Dört adam… Biri küreğe dayanmış, diğerinin elinde kazma öylesine tutuyor, üçüncüsünün elleri cebinde, diğeri ise hararetle bir şeyler anlatıyor. Az ilerilerinde ise bir kamyonet. Dışarıdan boş görünüyor. Rahatlıklarından belli ki belediye işçileri…
Atatürk Mahallesi Eski Terme Caddesi ile Saray Caddesi rögar kapaklarının belediyeden çekmediği kalmadı.
Bundan iki ay önce belediye caddemize teşrif etti. Bütün rögar kapaklarının etrafını bir güzel kırdı.
Sonra,
Kırdıklarının yerine çimento yoğunluklu kumdan yarı ıslak harçla doldurdu.
Gittiler,
İki gün sonra betondan eser yoktu. Bu millete iyilik de yaraşmıyordu. Kör olası hain araçlar Belediyemizin rögar kapaklarına saldırmışlar, betonu parça pürçek etmişlerdi.
Üç-beş gün sonra belediye yeniden geldi. İlk yaptıklarını tekrar kırdılar. Zaten onların zahmetine gerek yoktu. Kırılmışlardı çünkü.
Sonra onların yerine bu sefer çakıl esaslı bol çimentolu beton döktüler. Etrafını da bir güzel muhkemleştirdiler.
Onlar da en fazla on beş gün dayandılar. Bir yirmi gün daha geçti yine geldiler. Bu sefer kırılan betonları bir güzel temizlediler.
Bunların yerine asfalt döktüler. Çünkü yol asfalttı. Hah dedim şimdi doğrusunu yaptılar. Geç oldu ama temiz oldu.
Asfaltı dökerken yine dört kişiydiler. Biri çalışıyor, öbürleri seyrediyorlardı.
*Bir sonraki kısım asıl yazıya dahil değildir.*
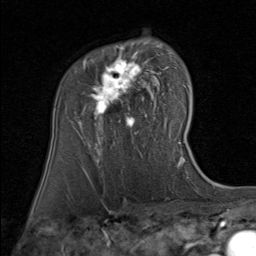
Breast MRI (dynamic contrast-enhanced), one axial slice; position 56 of 80 along the scan axis; cropped to one breast; dynamic contrast-enhanced series, time point 2 of 8 at this slice position (early post-contrast); 1.5 T; TE 1.7 ms, TR 4.5 ms; 256 × 256 image matrix, field of view 180 × 180 mm. Female patient.
Structures marked on this image (semi-automatically segmented with operator editing):
- enhancing-tissue mask used for the functional tumour volume (all voxels passing the contrast-enhancement thresholds inside the analysis volume; usually the tumour): bounding box <79,46,167,139> (left, top, right, bottom; pixels)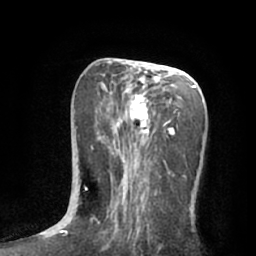
Breast MRI (dynamic contrast-enhanced), one axial slice; slice 29 of 66 in the series (ordered by position); cropped to one breast; dynamic contrast-enhanced series, time point 2 of 7 at this slice position (early post-contrast); 1.5 T; TE 3 ms, TR 6.2 ms; 2.4 mm slice thickness; 256 × 256 image matrix, field of view 165 × 165 mm. Female patient.
Outlined on this slice (semi-automatic segmentation, software-assisted and operator-edited):
- enhancing-tissue mask used for the functional tumour volume (all voxels passing the contrast-enhancement thresholds inside the analysis volume; usually the tumour): bounding box <85,64,202,232> (left, top, right, bottom; pixels)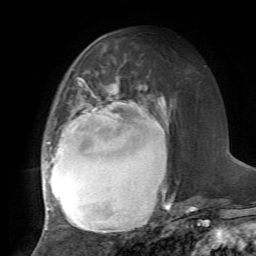
Breast MRI, one axial slice; position 33 of 72 along the scan axis; cropped to one breast; dynamic contrast-enhanced series, time point 2 of 7 at this slice position (early post-contrast); 1.5 T; TE 4.2 ms, TR 8.7 ms; 2.2 mm slice thickness; 256 × 256 image matrix. Female patient.
Outlined on this slice (semi-automatically segmented with operator editing):
- enhancing-tissue mask used for the functional tumour volume (all voxels passing the contrast-enhancement thresholds inside the analysis volume; usually the tumour): bounding box [x1, y1, x2, y2] px = [42, 79, 175, 231]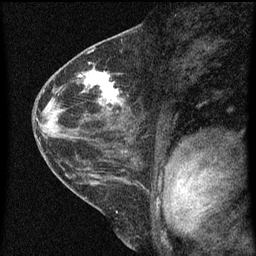
Breast MRI (dynamic contrast-enhanced), one sagittal slice; slice 31 of 60 in the series (ordered by position); dynamic contrast-enhanced series, image 2 of 3 at this slice position (ordered by acquisition); 1.5 T; TE 4.2 ms, TR 8 ms; 2 mm slice thickness; 256 × 256 image matrix, field of view 180 × 180 mm. Patient: female, 48 years.
Annotated regions visible in this slice (semi-automatic segmentation, software-assisted and operator-edited):
- analysis volume of interest (the breast-tissue region the enhancement analysis was run in; not a lesion): box from (x=82, y=68) to (x=126, y=125) px
- tumour enhancement mask (voxels above the 70 % enhancement threshold inside the analysis volume of interest): (x=82, y=72)–(x=123, y=105)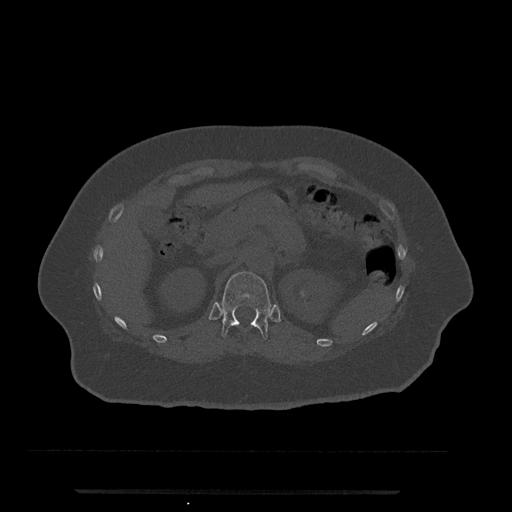
CT including the spine, one axial slice. Position 177 of 797 along the scan axis. Reconstruction kernel Br40s/3. 120 kVp. Bone window (W 1800 / L 400 HU). 0.5 mm slice thickness. 512 × 512 image matrix, field of view 440 × 440 mm. Female patient, age 51 years. Case-level facts recorded for this patient, not image findings: primary cancer: neuro; vertebrae with lytic lesions (as recorded): T8.
Structures marked on this image (semi-automatically segmented with operator editing):
- T12 vertebra: bounding box <221,271,271,340> (left, top, right, bottom; pixels)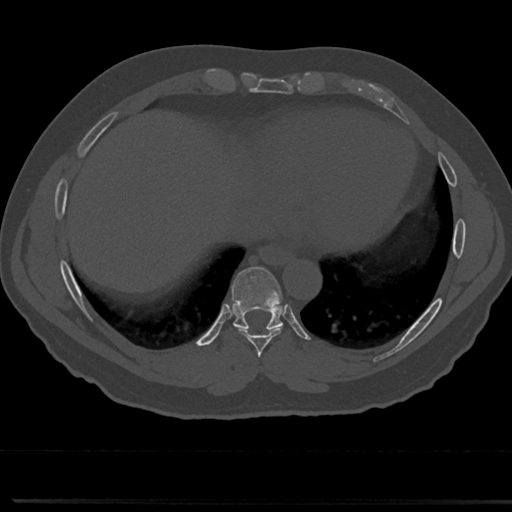
CT including the spine, one axial slice. 120 kVp. Bone window (W 1800 / L 400 HU). 0.5 mm slice thickness. 512 × 512 image matrix. Patient: male, 61 years. From the clinical record (not read from this slice): primary cancer: prostate.
Annotated regions visible in this slice (semi-automatic segmentation, software-assisted and operator-edited):
- T7 vertebra: bounding box [x1, y1, x2, y2] px = [259, 349, 266, 377]
- T8 vertebra: [211, 270, 310, 356]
Bir on beş gün daha geçti.
Yine işe giderken… Bir rögar kapağının önünde yine dört kişi… Yanı başlarında bildik kamyonet. Bu sefer iki kişi çalışıyor iki kişi bakıyordu. Biri daha afili bakıyordu. Belli ki ustabaşı…
Arabamla giderken durdum, hayırlı işler diledim. Kolay gelsin dedim. Sohbetime devam ettim.
“Siz Büyükşehir elemanları mısınız?” Afili duranın cevabı afili idi. ”Hee amıca…”
Asfalta beton dökülür mü?
Afili olan bilmişçe cevap verdi. “Beton dökmüyoruz amıca, Kalekim döküyoruz.”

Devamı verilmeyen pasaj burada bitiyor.